- _What you are asked to do_: Please echo the listing below word for word, leaving the pictures out of your answer.

Measurement transcription data:
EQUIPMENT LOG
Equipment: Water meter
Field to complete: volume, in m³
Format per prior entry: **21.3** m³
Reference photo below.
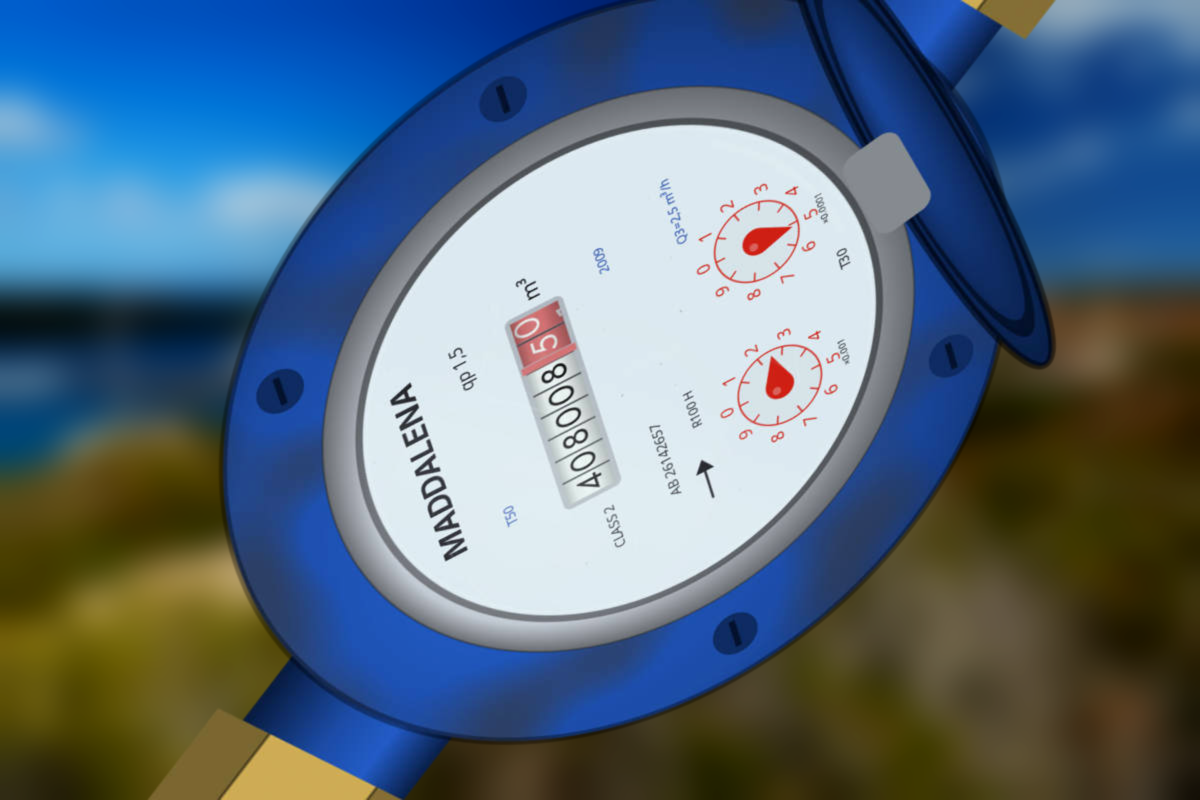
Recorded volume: **408008.5025** m³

- _Reply_:
EQUIPMENT LOG
Equipment: Water meter
Field to complete: volume, in m³
Format per prior entry: **21.3** m³
Reference photo below.
Recorded volume: **408008.5025** m³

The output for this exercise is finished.